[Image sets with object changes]
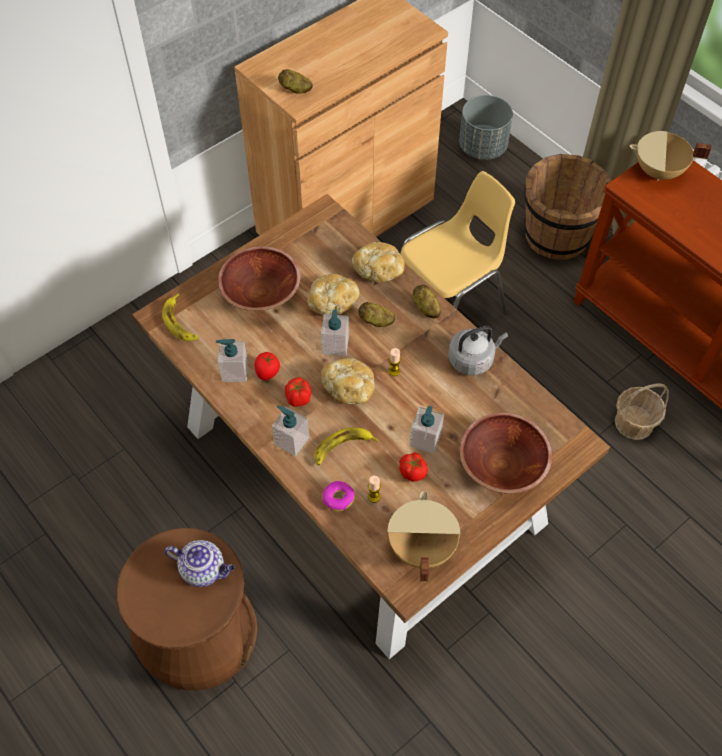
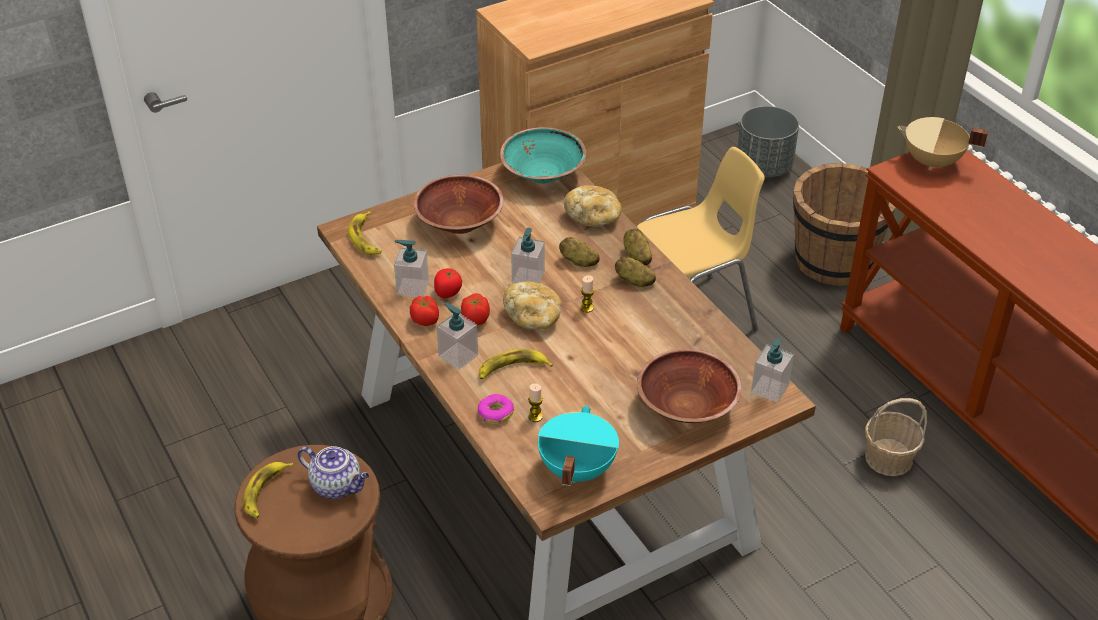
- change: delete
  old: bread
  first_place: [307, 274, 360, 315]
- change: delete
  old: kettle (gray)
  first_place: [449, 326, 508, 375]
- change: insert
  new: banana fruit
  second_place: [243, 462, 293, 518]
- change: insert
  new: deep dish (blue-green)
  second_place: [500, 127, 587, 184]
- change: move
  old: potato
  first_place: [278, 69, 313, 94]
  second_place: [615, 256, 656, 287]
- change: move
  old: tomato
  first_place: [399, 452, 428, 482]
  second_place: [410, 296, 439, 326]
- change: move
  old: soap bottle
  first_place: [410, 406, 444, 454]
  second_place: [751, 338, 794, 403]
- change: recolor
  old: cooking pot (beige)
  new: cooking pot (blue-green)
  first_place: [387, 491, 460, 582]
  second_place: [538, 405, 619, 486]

* [What is needed]: In this exercise, set down all of the data exactly, without the pictures.

* [Solution for this exercise]:
- change: delete
  old: bread
  first_place: [307, 274, 360, 315]
- change: delete
  old: kettle (gray)
  first_place: [449, 326, 508, 375]
- change: insert
  new: banana fruit
  second_place: [243, 462, 293, 518]
- change: insert
  new: deep dish (blue-green)
  second_place: [500, 127, 587, 184]
- change: move
  old: potato
  first_place: [278, 69, 313, 94]
  second_place: [615, 256, 656, 287]
- change: move
  old: tomato
  first_place: [399, 452, 428, 482]
  second_place: [410, 296, 439, 326]
- change: move
  old: soap bottle
  first_place: [410, 406, 444, 454]
  second_place: [751, 338, 794, 403]
- change: recolor
  old: cooking pot (beige)
  new: cooking pot (blue-green)
  first_place: [387, 491, 460, 582]
  second_place: [538, 405, 619, 486]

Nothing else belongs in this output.